Welchen Stellenwert nimmt das Kriterium Teamfähigkeit im Zusammenspiel mit anderen Aspekten wie Erfahrung und Führungsfähigkeit ein?

Es sollte ein Dreiklang bestehen in der Persönlichkeit. Führungsfähigkeit wird oft mit Dominanz und großem Ego verwechselt. Ein:e Chef:in ist nichts ohne ihr:sein Team. Das sollte ihr:ihm zuallererst bewusst sein.

Wie kann das Teambuilding in das Corporate Management eingebunden werden?

Hierfür werden oft gemeinsame Social Events oder Outdoor Trainings empfohlen. Ich habe jedoch selten gesehen, dass diese wirklich etwas bewirken.
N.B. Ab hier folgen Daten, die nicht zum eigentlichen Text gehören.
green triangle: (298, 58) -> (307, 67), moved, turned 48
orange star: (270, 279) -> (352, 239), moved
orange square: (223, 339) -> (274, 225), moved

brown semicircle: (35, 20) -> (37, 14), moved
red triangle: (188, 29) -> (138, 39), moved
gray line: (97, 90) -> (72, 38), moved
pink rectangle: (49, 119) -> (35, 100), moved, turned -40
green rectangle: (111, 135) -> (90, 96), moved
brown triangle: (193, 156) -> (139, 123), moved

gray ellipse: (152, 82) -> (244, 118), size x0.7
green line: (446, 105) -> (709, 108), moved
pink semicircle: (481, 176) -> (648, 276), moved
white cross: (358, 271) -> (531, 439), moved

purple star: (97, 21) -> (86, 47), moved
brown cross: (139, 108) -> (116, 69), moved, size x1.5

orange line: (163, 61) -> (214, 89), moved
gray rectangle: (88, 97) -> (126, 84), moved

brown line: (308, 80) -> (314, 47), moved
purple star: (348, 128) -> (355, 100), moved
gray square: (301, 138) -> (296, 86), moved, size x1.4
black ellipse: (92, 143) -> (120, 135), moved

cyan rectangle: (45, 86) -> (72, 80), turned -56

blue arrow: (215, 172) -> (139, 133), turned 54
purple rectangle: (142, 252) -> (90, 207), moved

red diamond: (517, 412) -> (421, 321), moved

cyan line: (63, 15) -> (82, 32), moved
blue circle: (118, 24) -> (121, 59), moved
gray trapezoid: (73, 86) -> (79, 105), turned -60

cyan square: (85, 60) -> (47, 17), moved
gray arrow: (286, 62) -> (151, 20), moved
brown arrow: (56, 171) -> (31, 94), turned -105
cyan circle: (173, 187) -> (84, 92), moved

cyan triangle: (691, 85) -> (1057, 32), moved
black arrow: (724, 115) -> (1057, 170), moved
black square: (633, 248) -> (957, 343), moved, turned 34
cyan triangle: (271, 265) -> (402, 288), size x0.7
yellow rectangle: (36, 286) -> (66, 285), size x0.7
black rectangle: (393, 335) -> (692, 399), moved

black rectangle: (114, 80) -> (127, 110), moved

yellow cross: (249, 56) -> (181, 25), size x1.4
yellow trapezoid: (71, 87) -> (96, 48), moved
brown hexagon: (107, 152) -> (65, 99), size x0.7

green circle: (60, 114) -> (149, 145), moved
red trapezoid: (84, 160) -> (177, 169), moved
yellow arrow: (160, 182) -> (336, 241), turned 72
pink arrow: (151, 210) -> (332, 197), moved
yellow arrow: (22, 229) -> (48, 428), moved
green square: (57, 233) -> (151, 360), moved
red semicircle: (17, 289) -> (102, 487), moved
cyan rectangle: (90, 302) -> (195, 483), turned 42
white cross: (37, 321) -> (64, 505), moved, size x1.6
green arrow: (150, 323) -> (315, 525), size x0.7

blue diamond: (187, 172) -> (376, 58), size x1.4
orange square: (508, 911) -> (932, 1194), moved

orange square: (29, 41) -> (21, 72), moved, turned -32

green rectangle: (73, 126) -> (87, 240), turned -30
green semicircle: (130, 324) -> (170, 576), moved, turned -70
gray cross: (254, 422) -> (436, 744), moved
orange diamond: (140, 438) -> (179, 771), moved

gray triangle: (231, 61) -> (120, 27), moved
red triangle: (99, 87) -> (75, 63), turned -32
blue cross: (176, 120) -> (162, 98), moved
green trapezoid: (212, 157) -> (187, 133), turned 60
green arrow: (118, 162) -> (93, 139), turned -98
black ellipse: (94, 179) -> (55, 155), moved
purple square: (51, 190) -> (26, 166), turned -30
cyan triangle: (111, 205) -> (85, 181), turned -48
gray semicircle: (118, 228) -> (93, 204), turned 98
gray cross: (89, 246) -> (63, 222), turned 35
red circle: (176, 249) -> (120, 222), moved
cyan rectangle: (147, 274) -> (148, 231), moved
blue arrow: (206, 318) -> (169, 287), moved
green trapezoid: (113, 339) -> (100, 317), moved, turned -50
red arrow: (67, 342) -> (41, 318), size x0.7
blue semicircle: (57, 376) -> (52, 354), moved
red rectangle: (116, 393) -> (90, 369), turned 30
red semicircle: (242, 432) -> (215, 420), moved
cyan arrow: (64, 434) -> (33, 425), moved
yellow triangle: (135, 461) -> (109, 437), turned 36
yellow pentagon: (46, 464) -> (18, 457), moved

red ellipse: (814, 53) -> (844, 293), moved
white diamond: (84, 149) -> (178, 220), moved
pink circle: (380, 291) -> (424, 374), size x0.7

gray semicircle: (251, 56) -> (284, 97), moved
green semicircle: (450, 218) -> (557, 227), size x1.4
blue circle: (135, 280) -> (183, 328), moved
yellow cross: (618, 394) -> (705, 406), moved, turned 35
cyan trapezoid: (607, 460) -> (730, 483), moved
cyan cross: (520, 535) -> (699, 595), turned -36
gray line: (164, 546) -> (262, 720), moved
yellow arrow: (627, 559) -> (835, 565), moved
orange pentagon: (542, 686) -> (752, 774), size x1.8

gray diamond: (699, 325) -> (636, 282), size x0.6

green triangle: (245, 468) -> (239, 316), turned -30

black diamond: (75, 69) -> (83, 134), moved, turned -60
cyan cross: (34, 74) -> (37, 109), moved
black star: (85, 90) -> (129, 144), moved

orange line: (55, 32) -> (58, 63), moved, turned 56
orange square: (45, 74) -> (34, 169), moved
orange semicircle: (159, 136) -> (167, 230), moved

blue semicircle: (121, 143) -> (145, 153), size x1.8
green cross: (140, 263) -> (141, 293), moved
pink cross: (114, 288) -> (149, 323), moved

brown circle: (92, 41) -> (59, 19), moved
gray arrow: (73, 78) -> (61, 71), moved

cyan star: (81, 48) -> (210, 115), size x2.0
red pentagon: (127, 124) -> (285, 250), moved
Man kann sich wunderbar abends am Tresen verbrüdern und morgens im Meeting Attacke reiten. Kleine, ernstgemeinte, von Chef:innen eingeführte Rituale bewirken da hingegen deutlich mehr. So nutzte mein erster dänischer CEO in Kopenhagen zehn Minuten am Ende jeder Board-Sitzung, um jede:n Einzelne:n in der Runde um Feedback zu bitten: Was lief heute gut im Miteinander? Wo sollten wir uns im nächsten Meeting verbessern? Und er nahm – wie alle anderen – das Feedback ernst.

Wie kann eine erfolgreiche Teamarbeit in der Chef:innenetage gelingen?

Der Wille in der Führung muss gegeben sein. Es gibt eine Reihe von Chef:innen, die einzeln führen, und die Teamsitzungen nur zu einer Art Rapport und Kontrolle nutzen. Und es gibt natürlich auch Teammitglieder, die aus den unterschiedlichsten Gründen keine Lust auf Zusammenarbeit haben. Teamarbeit fällt nicht vom Himmel, sie muss erarbeitet werden. Je diverser das Team, desto mühseliger ist das am Anfang – aber auch befriedigender und besser in den Ergebnissen. 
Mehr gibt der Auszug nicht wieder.